Members of a group called the New Black Panther Party are offering a $10,000 reward for the “capture and citizens arrest” of George Zimmerman, the neighborhood watch coordinator who shot Trayvon Martin in Sanford, Fla., on Feb. 26.

New Black Panther members announced the reward during a weekend protest near the gated neighborhood where the incident took place.

“We cannot sit back as men and allow Zimmerman to remain free and on the loose because he is a danger to himself and others ... We must use our constitutional rights and Florida law to organize a citizens arrest in order to see that justice is done,” said group spokesman Chawn Kweli, according to a press statement on the group’s website.

What is the New Black Panther Party? Is it an offshoot of the 1960s-era group of similar name? Why is it inserting itself into the already-heated debate over the Martin killing?

In short, the New Black Panther Party is a hate group, according to the Southern Poverty Law Center, the Anti-Defamation League, and other organizations that track fringe ideological movements.

“The New Black Panther Party is a virulently racist and anti-Semitic organization whose leaders have encouraged violence against whites, Jews and law enforcement officers,” says a Southern Poverty Law Center report on the group.

The NBPP is a black separatist group which believes African-Americans should have their own nation, according to the Law Center. It has demanded that all black prisoners in the US be released to their care, and that the US, Europe, and “Jews” pay it reparations for slavery.

NBPP leaders have blamed Jews for both slavery and the Sept. 11 attacks. During an April 2002 demonstration in front of the B’nai B’rith building in Washington, NBPP members chanted “death to Israel” and “Jihad,” and as well as “Kill every [expletive] Zionist in Israel!” according to the Anti-Defamation League.

Under its current leader, Washington-based attorney Malik Zulu Shabazz, the NBPP has received national media attention for taking on racially charged issues under the pretense of championing civil rights, according to the ADL.

“The group’s demonstrations, conferences, and other events often blend inflammatory bigotry with calls for violence, tarnishing its efforts to promote black pride and consciousness,” says the ADL.

For example, Mr. Shabazz has said “I hate white people. All of them. Every last iota of a cracker, I hate it,” according to the Law Center.

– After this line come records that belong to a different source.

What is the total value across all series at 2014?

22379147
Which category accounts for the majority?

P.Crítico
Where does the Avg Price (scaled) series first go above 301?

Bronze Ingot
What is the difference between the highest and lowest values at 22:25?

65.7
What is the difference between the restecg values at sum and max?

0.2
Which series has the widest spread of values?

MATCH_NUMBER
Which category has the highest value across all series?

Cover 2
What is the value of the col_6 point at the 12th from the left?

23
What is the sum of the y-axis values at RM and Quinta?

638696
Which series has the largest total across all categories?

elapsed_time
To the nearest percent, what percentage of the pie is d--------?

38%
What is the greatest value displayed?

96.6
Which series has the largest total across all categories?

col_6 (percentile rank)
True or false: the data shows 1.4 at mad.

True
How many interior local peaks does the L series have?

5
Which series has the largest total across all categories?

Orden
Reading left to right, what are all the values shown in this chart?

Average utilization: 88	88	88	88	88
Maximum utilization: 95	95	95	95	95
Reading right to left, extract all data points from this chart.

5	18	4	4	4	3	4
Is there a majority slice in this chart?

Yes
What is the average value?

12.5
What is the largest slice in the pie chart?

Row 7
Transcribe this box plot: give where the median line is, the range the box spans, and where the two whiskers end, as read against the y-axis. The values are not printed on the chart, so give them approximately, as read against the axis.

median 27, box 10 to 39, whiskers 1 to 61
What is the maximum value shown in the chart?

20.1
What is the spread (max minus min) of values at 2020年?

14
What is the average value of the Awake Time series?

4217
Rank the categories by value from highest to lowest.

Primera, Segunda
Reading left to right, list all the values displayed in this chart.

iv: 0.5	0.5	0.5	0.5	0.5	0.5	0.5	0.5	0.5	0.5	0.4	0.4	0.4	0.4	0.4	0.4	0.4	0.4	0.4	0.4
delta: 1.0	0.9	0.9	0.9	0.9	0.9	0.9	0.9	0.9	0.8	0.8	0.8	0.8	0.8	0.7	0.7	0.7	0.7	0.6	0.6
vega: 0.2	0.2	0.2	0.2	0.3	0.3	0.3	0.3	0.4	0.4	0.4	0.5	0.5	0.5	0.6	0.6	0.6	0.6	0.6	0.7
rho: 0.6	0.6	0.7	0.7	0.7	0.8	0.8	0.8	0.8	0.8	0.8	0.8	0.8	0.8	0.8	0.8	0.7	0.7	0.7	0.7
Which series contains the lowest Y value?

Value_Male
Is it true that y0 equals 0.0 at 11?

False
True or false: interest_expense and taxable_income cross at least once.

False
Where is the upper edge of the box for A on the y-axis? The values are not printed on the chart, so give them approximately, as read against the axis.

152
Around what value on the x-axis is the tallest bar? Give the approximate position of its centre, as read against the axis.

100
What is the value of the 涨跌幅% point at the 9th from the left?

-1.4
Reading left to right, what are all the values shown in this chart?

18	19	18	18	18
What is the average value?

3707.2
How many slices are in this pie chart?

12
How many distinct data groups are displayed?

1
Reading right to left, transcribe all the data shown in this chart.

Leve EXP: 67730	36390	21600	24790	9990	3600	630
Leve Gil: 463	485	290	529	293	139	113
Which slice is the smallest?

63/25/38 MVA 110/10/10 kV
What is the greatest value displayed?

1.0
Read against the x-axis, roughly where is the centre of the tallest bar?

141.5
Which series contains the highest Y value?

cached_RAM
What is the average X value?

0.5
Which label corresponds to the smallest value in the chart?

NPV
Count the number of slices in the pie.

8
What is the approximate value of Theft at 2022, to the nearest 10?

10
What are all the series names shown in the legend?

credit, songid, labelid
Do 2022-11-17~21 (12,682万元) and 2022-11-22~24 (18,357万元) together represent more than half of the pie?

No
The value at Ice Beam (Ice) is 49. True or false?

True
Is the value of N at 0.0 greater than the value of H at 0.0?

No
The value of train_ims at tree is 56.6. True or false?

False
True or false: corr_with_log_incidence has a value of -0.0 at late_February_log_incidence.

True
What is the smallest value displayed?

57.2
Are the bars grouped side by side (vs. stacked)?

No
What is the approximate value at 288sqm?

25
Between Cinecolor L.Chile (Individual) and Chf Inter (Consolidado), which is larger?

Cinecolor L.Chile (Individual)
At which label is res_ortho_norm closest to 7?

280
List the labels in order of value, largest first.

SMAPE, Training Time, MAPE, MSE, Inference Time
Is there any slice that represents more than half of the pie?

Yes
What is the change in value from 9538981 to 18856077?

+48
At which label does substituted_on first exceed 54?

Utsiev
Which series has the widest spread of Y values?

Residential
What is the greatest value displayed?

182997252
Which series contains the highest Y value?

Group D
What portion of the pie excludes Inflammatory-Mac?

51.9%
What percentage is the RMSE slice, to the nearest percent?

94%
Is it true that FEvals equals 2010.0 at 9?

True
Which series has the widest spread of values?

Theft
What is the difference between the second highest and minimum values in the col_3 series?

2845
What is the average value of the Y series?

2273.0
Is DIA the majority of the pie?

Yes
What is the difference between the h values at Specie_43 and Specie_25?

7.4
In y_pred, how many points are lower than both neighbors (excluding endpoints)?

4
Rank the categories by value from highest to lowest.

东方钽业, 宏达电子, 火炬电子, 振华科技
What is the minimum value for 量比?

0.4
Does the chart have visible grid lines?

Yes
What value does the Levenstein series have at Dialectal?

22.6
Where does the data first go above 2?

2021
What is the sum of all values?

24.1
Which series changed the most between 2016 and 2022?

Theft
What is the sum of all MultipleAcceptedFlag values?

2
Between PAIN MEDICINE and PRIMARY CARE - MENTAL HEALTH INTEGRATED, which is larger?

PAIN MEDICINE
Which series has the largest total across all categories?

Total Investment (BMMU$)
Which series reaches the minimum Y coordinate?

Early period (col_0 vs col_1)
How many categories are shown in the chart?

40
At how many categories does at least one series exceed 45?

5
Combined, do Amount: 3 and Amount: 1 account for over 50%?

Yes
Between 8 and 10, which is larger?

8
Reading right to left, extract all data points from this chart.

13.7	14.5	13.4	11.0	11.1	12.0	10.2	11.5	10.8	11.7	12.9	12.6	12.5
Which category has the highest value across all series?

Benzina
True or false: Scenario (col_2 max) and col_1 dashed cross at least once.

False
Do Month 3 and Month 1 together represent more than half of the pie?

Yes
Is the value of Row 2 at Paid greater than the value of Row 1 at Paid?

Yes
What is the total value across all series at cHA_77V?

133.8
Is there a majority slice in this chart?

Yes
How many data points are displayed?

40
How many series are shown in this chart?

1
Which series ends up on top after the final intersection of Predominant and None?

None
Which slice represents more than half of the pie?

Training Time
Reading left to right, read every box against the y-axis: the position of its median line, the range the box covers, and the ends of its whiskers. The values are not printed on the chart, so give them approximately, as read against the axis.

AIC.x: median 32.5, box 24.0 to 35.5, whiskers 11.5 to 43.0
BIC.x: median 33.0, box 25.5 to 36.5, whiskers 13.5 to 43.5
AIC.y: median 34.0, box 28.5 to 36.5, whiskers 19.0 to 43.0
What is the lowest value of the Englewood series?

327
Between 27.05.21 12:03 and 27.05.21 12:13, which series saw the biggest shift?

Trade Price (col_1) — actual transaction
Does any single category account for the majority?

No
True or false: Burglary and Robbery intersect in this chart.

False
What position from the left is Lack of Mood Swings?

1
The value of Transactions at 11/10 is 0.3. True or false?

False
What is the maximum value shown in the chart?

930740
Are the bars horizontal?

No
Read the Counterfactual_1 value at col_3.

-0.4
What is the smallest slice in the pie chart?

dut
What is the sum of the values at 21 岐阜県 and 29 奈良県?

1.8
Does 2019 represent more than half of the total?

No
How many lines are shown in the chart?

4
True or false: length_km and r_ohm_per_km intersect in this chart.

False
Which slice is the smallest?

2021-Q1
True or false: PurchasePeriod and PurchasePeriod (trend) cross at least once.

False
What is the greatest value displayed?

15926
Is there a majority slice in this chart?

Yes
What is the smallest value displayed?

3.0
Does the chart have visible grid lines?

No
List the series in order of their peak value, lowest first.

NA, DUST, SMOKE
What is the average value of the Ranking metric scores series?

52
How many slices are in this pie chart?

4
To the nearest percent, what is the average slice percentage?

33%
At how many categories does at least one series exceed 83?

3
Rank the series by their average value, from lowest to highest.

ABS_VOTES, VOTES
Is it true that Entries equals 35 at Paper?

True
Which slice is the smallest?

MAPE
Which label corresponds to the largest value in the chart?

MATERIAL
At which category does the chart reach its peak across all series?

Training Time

Founded in Dallas in 1989 by radio personality Aaron Michaels, the group portrays itself as the inheritor of the original Black Panthers. NBPP members often wear black berets and quasi-military uniforms while appearing in public. Founding Black Panther members from the 1960s reject any association with the group, however, saying it is a small band of wannabes who have hijacked the old organization’s image while promoting policies counter to the revolutionary principles on which the Panthers were founded.

“The Black Panthers were never a group of angry young militants full of furty toward the ‘white establishment.’ The Party operated on love for black people, not hatred of white people,” says a statement on the website on the foundation of Huey P. Newton, a Black Panther founder.

In 2008 the US Department of Justice filed suit against the group on charges of voter intimidation. The suit alleged that two NBPP members in military garb entered a Philadelphia polling station on Nov. 4, 2008, and made threatening remarks to voters, while one brandished a night stick.

The Justice Department won the case by default, since the defendants never appeared in court, according to the Southern Poverty Law Center. But officials eventually dropped most charges, saying there was little evidence voters had actually been prevented from casting ballots by the pair, or that NBPP leaders were involved in the incident.